A lbert Einstein was right. Time does not pass in the same way everywhere. In Lanestosa its flow slows down. And it is not necessary to resort to the speed of light or the infinite gravitational attraction of a black hole. It is enough to walk through its cobbled streets, to stop and contemplate the landscape, to listen to nature. Little by little, time will roll more slowly. Urgencies will lose importance.
Like the mythical Shambhala, Lanestosa rises in a valley of evergreen forests and meadows between mountains, linked to a river, the Calera, which flows into the salmonfishing Asón to feed the marshes of Santoña and Colindres. The Calera disappears from sight in the karstic terrain where it also carves meandering limestone canyons.
The entourage of Emperor Charles V passed through the main street of Lanestosa on its way to the plateau half a millennium ago. Those who sit in silence may hear the clopping of horses’ hooves on the cobblestones. Merchants enriched by the passage of goods between Castile and the sea built palaces in the 17th and 18th centuries. Later, Indianos who made their fortune in Mexico, Guatemala or Cuba added the icing on the cake of mansions, now hundreds of years old, to the ancient streets of the town with estates such as ‘La Casona’, ‘La Casa Vizcaya’ or ‘La Casa Sobera’ among others.
For a long time, the inhabitants of Lanestosa have been mainly dedicated to agriculture and livestock farming. This fact has allowed them to preserve not only the spectacular surroundings, but also the way of life linked to the cycles of nature instead of the dictates of the digital clock.
The doors of places such as ‘La abacería’, a supermarket, tavern, hardware store, bodeguilla (wine cellar) and a place for conversation, are still open. You can effortlessly hear the birds twittering, the toads chirping and, certainly in winter, the wolves howling. The rough road through the pass of Los Tornos and the constantly changing weather keep the road traffic away from Lanestosa. There is little more than real bikers, locals or cattle trailers.
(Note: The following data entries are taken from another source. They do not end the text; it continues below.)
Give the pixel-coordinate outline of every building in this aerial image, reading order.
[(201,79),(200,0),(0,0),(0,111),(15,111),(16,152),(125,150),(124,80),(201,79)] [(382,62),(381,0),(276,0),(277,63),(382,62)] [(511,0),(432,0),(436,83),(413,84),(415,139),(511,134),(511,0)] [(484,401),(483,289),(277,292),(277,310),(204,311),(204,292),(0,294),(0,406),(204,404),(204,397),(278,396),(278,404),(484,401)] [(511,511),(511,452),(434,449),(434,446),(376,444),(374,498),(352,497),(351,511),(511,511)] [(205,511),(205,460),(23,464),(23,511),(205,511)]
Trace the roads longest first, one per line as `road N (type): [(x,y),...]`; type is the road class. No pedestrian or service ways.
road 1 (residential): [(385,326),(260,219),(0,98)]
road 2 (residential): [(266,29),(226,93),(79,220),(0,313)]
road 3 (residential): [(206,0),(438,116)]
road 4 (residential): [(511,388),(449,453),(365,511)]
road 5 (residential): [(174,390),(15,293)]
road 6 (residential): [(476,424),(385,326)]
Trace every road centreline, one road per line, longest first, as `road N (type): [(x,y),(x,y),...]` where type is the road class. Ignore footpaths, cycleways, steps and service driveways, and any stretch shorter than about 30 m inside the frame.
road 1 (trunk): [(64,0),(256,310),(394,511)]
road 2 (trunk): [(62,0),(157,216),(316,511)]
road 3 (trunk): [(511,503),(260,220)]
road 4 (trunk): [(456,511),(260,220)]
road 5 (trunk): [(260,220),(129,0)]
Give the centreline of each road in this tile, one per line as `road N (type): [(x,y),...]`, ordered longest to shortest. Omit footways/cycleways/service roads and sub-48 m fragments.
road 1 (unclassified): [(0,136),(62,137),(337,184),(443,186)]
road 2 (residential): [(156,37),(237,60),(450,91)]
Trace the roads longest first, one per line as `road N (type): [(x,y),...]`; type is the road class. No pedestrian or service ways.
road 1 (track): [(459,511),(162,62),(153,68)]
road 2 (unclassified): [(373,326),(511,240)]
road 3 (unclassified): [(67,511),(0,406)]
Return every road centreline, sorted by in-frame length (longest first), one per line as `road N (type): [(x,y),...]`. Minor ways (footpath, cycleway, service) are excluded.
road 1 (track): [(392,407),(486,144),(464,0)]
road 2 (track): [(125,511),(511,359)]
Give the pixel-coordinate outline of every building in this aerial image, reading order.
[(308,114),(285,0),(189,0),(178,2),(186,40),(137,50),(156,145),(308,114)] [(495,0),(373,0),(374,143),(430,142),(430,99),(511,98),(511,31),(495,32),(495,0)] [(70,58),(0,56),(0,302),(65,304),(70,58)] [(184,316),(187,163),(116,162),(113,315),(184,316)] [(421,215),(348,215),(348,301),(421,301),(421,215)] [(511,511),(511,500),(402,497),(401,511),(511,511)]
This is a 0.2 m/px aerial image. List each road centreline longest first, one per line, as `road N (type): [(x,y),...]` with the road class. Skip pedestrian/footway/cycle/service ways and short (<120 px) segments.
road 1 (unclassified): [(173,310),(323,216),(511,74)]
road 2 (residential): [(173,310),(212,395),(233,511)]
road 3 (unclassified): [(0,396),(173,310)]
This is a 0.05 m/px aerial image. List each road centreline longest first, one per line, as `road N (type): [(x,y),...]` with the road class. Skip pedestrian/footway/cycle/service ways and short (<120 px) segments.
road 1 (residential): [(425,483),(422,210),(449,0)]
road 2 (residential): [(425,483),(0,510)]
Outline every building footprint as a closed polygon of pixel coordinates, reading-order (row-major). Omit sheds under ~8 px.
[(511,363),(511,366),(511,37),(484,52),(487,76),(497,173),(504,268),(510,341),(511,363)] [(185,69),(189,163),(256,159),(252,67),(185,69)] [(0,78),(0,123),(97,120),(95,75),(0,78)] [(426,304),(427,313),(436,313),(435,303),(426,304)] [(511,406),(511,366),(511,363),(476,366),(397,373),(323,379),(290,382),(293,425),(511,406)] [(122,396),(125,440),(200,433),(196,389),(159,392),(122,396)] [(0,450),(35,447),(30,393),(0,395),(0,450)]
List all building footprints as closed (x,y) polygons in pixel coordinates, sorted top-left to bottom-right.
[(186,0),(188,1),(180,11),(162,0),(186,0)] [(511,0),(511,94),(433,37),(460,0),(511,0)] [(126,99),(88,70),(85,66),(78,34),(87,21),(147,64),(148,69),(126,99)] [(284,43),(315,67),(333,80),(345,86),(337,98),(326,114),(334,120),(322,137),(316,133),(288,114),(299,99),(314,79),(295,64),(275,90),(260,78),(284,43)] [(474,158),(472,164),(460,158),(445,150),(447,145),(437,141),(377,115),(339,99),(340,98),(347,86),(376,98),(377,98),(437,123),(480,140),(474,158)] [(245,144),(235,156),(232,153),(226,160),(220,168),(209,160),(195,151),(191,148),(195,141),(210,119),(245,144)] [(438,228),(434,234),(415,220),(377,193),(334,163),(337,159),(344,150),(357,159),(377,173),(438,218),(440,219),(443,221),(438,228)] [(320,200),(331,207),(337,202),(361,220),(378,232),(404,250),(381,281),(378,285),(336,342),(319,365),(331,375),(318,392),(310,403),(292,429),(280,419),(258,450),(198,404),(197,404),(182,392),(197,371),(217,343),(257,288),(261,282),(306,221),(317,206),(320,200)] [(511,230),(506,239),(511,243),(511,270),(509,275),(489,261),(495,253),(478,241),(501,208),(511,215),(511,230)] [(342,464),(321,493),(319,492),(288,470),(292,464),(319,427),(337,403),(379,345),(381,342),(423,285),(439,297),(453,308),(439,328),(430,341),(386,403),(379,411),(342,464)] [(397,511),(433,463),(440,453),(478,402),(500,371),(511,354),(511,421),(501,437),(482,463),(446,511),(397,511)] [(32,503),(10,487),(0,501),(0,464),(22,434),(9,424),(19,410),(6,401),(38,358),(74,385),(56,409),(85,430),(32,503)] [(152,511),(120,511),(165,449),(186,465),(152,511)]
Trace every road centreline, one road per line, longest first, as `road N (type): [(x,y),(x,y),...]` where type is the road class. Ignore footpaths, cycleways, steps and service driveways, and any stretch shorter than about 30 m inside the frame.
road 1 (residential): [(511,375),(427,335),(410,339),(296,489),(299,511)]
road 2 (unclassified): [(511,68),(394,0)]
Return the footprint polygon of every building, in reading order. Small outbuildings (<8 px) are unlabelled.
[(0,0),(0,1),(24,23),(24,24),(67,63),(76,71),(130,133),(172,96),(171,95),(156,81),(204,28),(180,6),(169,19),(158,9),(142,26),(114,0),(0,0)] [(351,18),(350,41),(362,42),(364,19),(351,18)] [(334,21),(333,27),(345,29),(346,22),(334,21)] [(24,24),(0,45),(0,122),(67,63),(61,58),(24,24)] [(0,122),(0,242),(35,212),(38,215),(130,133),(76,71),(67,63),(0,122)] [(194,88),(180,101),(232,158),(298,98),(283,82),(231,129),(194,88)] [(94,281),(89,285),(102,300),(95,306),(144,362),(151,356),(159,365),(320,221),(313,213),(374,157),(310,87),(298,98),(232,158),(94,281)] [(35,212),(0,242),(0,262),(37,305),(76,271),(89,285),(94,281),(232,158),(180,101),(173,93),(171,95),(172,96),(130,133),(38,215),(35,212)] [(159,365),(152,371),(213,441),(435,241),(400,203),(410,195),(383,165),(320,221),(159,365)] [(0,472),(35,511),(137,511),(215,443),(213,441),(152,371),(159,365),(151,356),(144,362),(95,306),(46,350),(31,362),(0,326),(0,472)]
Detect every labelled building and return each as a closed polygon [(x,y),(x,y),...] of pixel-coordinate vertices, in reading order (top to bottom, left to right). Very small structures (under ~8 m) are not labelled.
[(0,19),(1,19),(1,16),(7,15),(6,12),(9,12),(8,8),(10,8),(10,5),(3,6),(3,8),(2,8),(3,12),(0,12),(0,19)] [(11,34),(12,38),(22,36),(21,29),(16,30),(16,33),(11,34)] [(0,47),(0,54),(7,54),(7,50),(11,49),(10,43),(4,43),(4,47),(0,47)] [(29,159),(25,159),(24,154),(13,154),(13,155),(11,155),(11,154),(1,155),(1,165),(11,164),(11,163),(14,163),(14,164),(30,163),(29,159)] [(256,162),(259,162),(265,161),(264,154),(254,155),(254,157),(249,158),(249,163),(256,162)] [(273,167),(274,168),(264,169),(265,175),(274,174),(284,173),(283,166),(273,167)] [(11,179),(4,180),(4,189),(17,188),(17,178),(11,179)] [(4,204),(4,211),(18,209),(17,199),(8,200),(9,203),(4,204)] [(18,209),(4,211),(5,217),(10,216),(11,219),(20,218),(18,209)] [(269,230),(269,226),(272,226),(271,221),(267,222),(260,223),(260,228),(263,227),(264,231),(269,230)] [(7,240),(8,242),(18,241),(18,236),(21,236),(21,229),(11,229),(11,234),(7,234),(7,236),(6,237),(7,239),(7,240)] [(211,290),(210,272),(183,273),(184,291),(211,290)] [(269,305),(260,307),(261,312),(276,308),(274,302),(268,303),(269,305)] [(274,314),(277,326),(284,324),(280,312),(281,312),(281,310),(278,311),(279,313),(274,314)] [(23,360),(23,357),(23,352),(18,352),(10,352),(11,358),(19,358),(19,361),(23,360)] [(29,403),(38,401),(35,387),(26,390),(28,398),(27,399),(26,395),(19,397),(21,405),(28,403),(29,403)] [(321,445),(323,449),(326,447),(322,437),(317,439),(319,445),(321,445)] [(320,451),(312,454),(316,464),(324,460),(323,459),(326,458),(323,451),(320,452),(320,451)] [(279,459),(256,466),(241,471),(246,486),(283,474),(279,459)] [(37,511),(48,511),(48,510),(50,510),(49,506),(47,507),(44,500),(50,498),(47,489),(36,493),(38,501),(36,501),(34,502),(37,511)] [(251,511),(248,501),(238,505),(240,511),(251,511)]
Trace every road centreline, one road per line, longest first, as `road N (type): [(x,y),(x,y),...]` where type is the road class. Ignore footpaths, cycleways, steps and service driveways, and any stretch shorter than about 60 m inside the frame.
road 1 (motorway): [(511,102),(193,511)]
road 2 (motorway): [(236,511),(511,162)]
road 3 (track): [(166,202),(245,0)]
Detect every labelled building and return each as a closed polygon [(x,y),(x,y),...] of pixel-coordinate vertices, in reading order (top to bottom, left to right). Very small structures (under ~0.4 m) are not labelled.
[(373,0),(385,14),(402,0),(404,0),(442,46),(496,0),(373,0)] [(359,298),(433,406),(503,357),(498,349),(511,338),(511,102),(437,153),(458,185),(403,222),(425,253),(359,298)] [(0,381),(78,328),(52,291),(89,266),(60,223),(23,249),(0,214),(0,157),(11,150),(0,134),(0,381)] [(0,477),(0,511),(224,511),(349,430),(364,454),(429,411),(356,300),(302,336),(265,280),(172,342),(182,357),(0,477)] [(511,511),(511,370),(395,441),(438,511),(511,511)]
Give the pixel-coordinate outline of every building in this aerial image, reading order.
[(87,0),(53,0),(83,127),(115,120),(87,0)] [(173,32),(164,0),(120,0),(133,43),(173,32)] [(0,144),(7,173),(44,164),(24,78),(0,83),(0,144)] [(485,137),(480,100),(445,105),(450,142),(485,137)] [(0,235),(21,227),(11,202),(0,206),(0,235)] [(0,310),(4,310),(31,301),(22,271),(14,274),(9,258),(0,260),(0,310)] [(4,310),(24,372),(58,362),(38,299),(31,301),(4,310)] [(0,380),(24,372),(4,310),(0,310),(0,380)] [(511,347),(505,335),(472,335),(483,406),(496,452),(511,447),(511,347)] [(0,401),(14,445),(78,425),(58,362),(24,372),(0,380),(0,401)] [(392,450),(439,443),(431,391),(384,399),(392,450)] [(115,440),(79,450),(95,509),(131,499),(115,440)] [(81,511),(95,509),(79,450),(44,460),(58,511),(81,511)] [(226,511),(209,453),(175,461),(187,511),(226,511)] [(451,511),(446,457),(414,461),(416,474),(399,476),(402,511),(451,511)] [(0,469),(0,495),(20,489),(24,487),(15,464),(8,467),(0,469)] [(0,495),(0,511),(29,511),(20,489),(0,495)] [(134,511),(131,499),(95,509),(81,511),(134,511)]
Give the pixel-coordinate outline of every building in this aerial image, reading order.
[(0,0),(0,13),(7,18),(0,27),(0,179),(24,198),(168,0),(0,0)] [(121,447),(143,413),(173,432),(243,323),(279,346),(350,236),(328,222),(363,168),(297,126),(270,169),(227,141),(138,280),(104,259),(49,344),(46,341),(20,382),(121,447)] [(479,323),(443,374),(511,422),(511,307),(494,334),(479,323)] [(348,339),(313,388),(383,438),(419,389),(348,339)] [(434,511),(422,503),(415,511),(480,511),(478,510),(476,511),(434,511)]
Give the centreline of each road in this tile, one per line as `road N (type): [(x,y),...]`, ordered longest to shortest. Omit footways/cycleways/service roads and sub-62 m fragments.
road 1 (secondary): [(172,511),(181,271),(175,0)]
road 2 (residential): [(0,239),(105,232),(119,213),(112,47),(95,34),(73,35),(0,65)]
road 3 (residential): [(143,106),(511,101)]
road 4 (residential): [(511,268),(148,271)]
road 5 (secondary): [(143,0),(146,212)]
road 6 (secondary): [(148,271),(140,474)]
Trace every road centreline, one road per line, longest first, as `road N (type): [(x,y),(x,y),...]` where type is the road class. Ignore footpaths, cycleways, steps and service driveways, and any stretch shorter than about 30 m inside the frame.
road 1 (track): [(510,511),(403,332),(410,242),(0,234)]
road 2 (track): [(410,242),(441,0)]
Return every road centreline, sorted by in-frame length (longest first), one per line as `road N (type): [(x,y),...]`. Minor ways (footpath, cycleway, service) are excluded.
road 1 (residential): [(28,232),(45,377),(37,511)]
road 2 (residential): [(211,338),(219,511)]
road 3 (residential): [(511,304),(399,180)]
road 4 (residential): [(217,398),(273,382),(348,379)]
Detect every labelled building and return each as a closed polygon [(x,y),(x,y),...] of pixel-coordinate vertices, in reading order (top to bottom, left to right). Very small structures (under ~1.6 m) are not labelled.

That is why the street, when you turn the corner, does not lead to another place, but to another time. A time when the air was thin and scented with hay and the rhythm of the work was set by the ringing of the bell tower.
It is worth breathing in the peace and quiet of Lanestosa. But if you prefer breathtaking activities, whoever stops in Lanestosa is in the perfect spot for speleology, via ferrata, hiking, mountain bikingor bicycle touring.
- During the first week of August, the Virgen de las Nieves, with its unique parade of the “Danzantes”.
- In the middle of August, San Roque.
- Every first Sunday in September, Lanestosa hosts a classic car rally which is bigger every year in terms of number and quality of the participants.